2.  売主としては、すでに買主に対する建物の表示登記を完了しており、履行に着手しているので、違約金を請求したいと考えているが、請求は可能か。

回 答

1.  結 論
 質問1.について ― 認められる可能性がある。
 質問2.について ― 現状では違約金を請求することはできない。
2.  理 由
について
 本件の問題点は、売主が行った買主名義の建物の表示登記が「履行の着手」に当たるかどうかということであるが、その表示登記だけを考えた場合には、「履行の着手」に当たる可能性がないとはいえないが、本件の場合には、売主(宅建業者)が本来買主に行うべき物件の最終確認すなわち通常行われる建物の内覧による駄目工事の点検・確認行為が行われていないことから、売主(宅建業者)としてはやるべきことをやっていない(考えようによっては、建物がまだ完成していない)とも考えられるので、宅建業法第39条第2項の立法趣旨に鑑み、買主は、その点検・確認がなされるまでは、手付解除をなし得るものと解する余地があるからである。
 なお、本件の「表示登記」については、決済までに1か月あるにもかかわらず、契約締結後すぐに行われた点に何か売主の意図的なものを感じる点も、「履行の着手」の判断をマイナスに作用させる可能性がある。
について
 本件の「表示登記」については、前述⑴のとおり、「履行の着手」とは認められない可能性があるので、その場合には買主の手付解除が有効な解除とされ、買主には違約が生じないからであるが、いずれにしても、買主が違約になるには、本件の決済・引渡し期日までに残代金の支払いがなされないという事実がなければならない。

参照条文

 民法第415条(債務不履行による損害賠償)
   債務者がその債務の本旨に従った履行をしないとき又は債務の履行が不能であるときは、債権者は、これによって生じた損害の賠償を請求することができる。
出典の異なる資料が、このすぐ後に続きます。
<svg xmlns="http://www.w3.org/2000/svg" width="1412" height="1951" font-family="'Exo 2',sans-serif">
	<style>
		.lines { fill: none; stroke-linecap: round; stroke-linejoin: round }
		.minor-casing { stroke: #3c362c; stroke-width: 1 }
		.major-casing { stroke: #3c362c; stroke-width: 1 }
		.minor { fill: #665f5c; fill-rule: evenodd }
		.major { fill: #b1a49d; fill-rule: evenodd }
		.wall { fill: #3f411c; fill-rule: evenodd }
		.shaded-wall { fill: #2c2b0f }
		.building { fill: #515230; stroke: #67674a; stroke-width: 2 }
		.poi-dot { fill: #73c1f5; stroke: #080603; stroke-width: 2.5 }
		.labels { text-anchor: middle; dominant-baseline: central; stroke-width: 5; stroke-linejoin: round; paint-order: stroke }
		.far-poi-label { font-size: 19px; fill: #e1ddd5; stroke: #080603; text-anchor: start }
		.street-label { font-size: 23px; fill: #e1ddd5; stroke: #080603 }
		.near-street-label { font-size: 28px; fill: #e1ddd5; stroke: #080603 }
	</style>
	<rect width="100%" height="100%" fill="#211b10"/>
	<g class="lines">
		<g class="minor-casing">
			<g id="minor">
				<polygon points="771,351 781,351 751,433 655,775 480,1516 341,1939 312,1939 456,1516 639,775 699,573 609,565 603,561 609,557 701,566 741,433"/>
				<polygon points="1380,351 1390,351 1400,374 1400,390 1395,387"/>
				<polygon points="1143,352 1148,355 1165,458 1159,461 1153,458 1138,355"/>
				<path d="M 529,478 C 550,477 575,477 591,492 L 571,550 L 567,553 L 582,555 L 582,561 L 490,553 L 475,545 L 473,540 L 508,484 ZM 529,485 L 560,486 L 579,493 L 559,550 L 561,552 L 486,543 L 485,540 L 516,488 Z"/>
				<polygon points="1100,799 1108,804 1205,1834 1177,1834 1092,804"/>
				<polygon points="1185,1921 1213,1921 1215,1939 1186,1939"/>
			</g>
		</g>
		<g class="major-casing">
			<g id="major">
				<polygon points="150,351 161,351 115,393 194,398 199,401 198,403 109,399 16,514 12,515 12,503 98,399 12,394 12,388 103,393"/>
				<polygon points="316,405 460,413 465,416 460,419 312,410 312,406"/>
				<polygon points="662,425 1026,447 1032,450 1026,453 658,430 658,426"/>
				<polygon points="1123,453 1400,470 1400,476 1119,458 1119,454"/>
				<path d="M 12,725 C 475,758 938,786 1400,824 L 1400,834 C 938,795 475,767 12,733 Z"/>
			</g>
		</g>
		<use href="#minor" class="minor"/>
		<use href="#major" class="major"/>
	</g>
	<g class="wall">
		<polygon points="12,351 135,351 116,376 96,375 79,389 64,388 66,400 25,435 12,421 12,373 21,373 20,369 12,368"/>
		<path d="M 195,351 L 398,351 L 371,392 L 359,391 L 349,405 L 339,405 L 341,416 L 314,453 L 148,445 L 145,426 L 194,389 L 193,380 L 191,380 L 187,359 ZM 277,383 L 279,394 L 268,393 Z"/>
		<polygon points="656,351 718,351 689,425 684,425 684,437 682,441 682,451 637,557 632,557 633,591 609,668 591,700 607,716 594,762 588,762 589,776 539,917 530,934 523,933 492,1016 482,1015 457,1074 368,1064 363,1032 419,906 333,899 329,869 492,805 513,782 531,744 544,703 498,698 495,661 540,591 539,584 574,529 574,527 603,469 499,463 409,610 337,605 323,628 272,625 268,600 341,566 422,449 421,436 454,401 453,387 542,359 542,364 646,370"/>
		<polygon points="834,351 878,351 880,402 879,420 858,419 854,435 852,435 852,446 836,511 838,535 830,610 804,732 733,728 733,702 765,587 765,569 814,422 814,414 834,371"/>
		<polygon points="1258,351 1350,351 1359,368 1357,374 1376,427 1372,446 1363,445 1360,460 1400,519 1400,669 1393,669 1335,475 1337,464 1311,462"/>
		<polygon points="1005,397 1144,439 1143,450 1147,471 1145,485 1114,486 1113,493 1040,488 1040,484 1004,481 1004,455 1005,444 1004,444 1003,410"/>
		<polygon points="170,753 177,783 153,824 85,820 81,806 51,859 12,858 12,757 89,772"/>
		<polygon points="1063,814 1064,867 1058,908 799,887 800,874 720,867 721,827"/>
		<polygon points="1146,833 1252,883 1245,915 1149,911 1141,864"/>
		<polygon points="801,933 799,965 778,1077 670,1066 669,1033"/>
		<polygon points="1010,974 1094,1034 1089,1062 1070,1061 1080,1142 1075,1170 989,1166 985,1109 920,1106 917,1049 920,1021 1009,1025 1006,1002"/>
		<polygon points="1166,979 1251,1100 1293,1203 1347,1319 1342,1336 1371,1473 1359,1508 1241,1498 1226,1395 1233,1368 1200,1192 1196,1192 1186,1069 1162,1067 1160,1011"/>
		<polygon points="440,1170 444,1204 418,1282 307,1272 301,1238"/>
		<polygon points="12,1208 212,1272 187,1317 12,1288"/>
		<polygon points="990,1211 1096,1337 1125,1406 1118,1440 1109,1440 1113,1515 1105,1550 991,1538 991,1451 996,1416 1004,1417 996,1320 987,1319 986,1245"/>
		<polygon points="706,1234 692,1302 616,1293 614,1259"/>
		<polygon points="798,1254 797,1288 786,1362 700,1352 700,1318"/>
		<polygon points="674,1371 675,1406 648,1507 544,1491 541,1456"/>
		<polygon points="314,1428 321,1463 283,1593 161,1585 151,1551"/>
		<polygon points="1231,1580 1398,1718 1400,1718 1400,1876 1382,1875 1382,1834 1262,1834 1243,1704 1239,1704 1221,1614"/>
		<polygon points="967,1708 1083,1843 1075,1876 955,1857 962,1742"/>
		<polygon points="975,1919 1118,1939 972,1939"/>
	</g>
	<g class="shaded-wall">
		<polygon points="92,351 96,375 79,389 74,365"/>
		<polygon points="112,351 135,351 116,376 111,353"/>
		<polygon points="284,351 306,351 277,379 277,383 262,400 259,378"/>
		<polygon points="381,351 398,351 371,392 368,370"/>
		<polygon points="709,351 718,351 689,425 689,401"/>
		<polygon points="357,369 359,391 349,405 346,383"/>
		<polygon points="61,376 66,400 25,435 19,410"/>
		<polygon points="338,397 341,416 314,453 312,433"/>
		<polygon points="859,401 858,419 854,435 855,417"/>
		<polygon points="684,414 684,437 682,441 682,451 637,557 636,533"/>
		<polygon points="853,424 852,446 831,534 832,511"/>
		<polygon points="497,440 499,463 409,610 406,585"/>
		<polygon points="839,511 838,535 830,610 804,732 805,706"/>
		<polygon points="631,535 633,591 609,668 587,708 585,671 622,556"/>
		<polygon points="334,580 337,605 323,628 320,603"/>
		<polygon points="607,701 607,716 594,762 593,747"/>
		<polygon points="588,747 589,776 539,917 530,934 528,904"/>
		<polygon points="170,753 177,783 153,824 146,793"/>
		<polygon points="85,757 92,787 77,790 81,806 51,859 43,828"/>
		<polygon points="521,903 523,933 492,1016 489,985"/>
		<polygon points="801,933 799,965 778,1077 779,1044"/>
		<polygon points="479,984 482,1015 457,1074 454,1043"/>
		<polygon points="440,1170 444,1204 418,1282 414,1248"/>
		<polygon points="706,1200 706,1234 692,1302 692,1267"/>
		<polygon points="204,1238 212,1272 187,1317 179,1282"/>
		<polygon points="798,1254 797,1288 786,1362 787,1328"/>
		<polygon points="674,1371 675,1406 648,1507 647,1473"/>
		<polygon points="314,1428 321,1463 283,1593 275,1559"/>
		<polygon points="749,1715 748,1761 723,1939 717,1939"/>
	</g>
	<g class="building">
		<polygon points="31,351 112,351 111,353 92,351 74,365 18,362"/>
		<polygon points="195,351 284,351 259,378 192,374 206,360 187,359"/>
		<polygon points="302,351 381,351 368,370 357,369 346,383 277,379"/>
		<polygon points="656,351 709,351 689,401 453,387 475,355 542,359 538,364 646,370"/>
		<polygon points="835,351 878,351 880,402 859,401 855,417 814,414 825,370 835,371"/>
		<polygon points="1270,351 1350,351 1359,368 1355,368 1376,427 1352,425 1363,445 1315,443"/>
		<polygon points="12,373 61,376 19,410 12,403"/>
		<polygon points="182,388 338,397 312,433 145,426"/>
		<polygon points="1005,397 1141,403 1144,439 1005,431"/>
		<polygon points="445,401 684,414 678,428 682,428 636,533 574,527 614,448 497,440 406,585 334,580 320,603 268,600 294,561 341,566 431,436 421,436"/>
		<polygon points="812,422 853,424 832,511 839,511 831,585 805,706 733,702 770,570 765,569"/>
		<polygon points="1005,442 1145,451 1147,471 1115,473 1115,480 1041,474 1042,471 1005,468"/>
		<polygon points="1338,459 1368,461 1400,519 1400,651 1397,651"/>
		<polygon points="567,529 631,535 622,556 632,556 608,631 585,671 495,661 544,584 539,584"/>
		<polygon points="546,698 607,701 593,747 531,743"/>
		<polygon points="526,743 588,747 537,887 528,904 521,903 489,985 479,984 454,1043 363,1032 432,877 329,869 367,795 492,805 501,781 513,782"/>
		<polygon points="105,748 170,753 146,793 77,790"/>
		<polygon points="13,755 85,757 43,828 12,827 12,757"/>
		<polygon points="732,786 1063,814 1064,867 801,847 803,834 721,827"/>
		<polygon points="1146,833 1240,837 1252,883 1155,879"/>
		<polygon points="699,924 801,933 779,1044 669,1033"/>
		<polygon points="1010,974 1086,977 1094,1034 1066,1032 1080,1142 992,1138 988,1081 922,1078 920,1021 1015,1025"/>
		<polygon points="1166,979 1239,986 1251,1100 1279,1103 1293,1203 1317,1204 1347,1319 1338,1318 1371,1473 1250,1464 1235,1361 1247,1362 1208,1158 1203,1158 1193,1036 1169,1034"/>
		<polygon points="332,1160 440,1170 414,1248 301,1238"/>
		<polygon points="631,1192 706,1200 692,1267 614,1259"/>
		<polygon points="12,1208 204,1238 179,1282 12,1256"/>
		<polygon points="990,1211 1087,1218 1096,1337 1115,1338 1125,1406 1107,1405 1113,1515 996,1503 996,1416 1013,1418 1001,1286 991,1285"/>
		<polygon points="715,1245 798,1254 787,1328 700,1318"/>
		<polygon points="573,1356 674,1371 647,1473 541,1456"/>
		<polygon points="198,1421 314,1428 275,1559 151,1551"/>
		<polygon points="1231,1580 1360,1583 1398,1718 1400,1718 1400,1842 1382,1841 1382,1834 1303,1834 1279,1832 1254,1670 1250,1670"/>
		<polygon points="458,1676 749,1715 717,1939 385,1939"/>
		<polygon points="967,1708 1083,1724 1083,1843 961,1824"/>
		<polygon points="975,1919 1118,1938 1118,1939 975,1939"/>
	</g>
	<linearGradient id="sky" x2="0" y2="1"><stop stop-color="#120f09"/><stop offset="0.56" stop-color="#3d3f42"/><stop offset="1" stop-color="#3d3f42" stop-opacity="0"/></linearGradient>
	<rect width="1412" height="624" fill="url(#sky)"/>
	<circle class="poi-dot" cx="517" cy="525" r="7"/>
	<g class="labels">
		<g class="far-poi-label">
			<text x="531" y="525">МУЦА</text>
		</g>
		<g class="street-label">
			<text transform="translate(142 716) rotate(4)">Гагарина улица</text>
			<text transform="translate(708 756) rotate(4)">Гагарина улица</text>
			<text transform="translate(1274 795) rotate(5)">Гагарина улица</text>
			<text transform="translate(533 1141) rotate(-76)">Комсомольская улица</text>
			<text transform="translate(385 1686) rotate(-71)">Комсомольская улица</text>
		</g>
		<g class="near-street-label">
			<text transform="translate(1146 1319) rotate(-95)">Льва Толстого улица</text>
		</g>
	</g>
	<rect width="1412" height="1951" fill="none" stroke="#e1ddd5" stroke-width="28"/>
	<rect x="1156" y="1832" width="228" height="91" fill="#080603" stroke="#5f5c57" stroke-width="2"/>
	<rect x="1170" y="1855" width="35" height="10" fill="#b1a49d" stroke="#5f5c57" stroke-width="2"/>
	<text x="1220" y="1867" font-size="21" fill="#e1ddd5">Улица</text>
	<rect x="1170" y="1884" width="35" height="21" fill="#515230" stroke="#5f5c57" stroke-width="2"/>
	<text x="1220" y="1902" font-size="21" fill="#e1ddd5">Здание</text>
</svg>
ただし、その債務の不履行が契約その他の債務の発生原因及び取引上の社会通念に照らして債務者の責めに帰することができない事由によるものであるときは、この限りでない。
   (略)
 同法第420条(賠償額の予定)
  ・② (略)
   違約金は、賠償額の予定と推定する。
 同法第545条(解除の効果)
   当事者の一方がその解除権を行使したときは、各当事者は、その相手方を原状に復させる義務を負う。ただし、第三者の権利を害することはできない。
  ・③ (略)
   解除権の行使は、損害賠償の請求を妨げない。
 同法第557条(手付)
   買主が売主に手付を交付したときは、買主はその手付を放棄し、売主はその倍額を現実に提供して、契約の解除をすることができる。ただし、その相手方が契約の履行に着手した後は、この限りでない。
   第545条第4項の規定は、前項の場合には、適用しない。
 宅地建物取引業法第39条(手付の額の制限等)
   (略)
   宅地建物取引業者は、みずから売主となる宅地又は建物の売買契約の締結に際して手附を受領したときは、その手附がいかなる性質のものであっても、当事者の一方が契約の履行に着手するまでは、買主はその手附を放棄して、当該宅地建物取引業者はその倍額を償還して、契約の解除をすることができる。
   (略)

監修者のコメント

 手付解除の可否の基準となる「履行の着手」の具体的事実への当てはめは、大変難しい問題である。最高裁は、履行の着手の概念について「客観的に外部から認識し得るような形で履行行為の一部をなし、または、履行の提供をするために欠くことのできない前提行為をした場合を指す」と言っているが、本件の「表示登記」も所有権移転登記のために欠くことのできない前提行為と言えなくもない。表示登記について判断した裁判例は調べた限りでは見当らないが、履行の着手の該当性について判断した裁判例は、その段階における解除を認める不公平性という実質的評価により結論を導いているように思われる。そうすると本ケースも回答のとおり、まだ手付解除を認めてもよい段階と解される。